Galerie Monnin, Wilson Bigaud

Raras de Wilson Bigaud (1972) collection de Michel Monnin, photo de Bill Bollendorf

Raras de Wilson Bigaud (1972)
collection de Michel Monnin, photo de Bill Bollendorf

Wilson Bigaud est né à Port-au-Prince en janvier 1928. En 1945, âgé de dix-sept ans, il est l’un des premiers à s’inscrire au Centre d’Art qui vient d’ouvrir et il commence à peindre sous la direction du professeur Borno. Tout de suite, il devient un chef de file de cette jeune peinture haïtienne qui s’affirme et, à l’égal de Hector Hyppolite, Philomé et Sénèque Obin, Préfète Duffaut, Castera Bazile, etc…, il contribue au renom croissant de l’art haïtien à l’étranger. Il obtient trois premiers prix dans le cadre d’expositions organisées par le Centre d’Art et le Foyer des Arts Plastiques. Sa toile intitulée « Paradis » remporte le deuxième prix en 1950 lors d’une exposition internationale à Washington. Ce tableau est actuellement la propriété du Modern Art Museum de New York. Pour des raisons de santé, il cesse néanmoins de peindre pendant plus de dix ans, jusqu’en 1962…     Pour certains, Wilson Bigaud n’est qu’un passé que l’on retrouve sur les murs de l’Église Épiscopale de Port-au-Prince, au Musée de l’Art Moderne à New York, au Musée de l’Art Haïtien du Champ de Mars et dans les grandes collections étrangères; passé jonché de « paradis terrestres », « d’enfers », de « jardins merveilleux » et d’autres sujets considérés comme typiques de l’art naïf pictural haïtien. Si dans ce domaine, Bigaud n’a rien à envier à un Jasmin Joseph, Philippe Auguste, André Normil, c’est pourtant grâce à ses peintures décrivant la vie de tous les jours qu’il passera à la postérité, à sa chaleur aussi, à son humour et à son exubérance qui font qu’Haïti est unique dans la Caraïbe. On sent chez Bigaud l’amour charnel de sa patrie et de ses frères. Il est aussi cet observateur impartial à qui ne peuvent échapper l’ironie et la saveur des tribulations de la vie quotidienne.
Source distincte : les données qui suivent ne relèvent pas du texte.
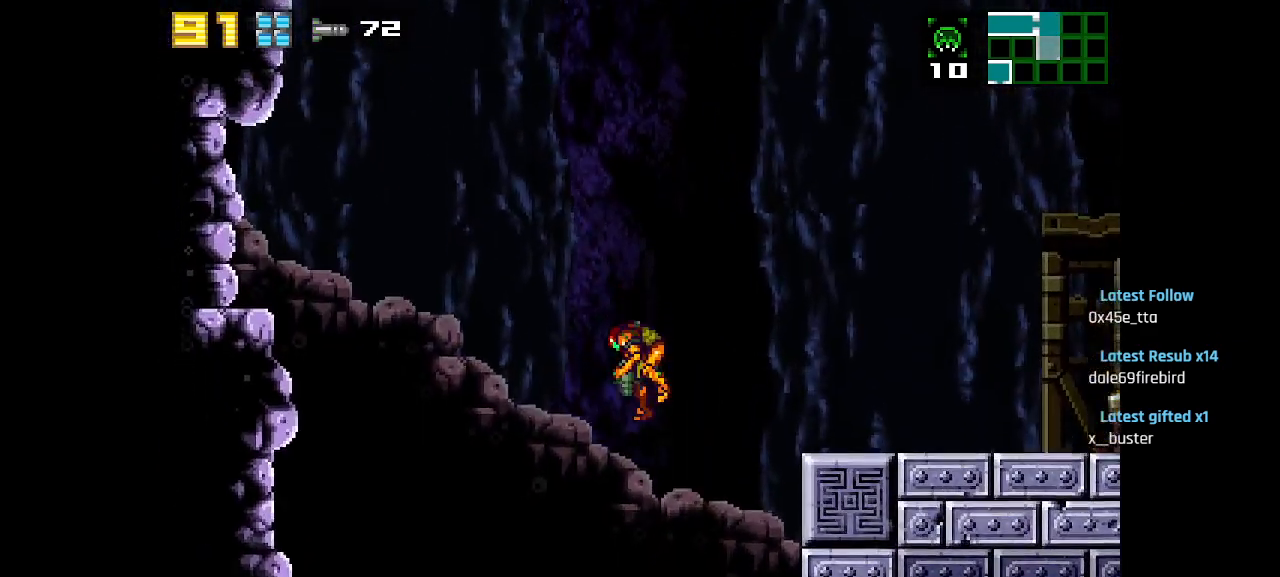
{"buttons": ["CIRCLE"], "left_stick": "center", "right_stick": "center", "events": [[50, "TRIANGLE", "up"], [100, "SQUARE", "down"], [183, "SQUARE", "up"], [217, "SQUARE", "down"], [283, "SQUARE", "up"], [350, "SQUARE", "down"], [417, "SQUARE", "up"], [467, "CIRCLE", "down"]]}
Dans une cinquantaine d’années, c’est très certainement dans les toiles de Bigaud que l’on retrouvera l’Haïti de notre époque. Son oeuvre est une fresque magistrale et saisissante, une chronique savoureuse qui évoque tour à tour la campagne et la ville. C’est le témoignage attentif et sincère d’un artiste lucide qui regarde vivre en laissant vivre, qui nous raconte son pays, tantôt en paysan, tantôt en citadin, mais toujours en toute simplicité. Jamais, il ne cherche à atténuer la férocité des contrastes et inégalités qui sont monnaie courante en cette terre de soleil, de sourires et de soupirs.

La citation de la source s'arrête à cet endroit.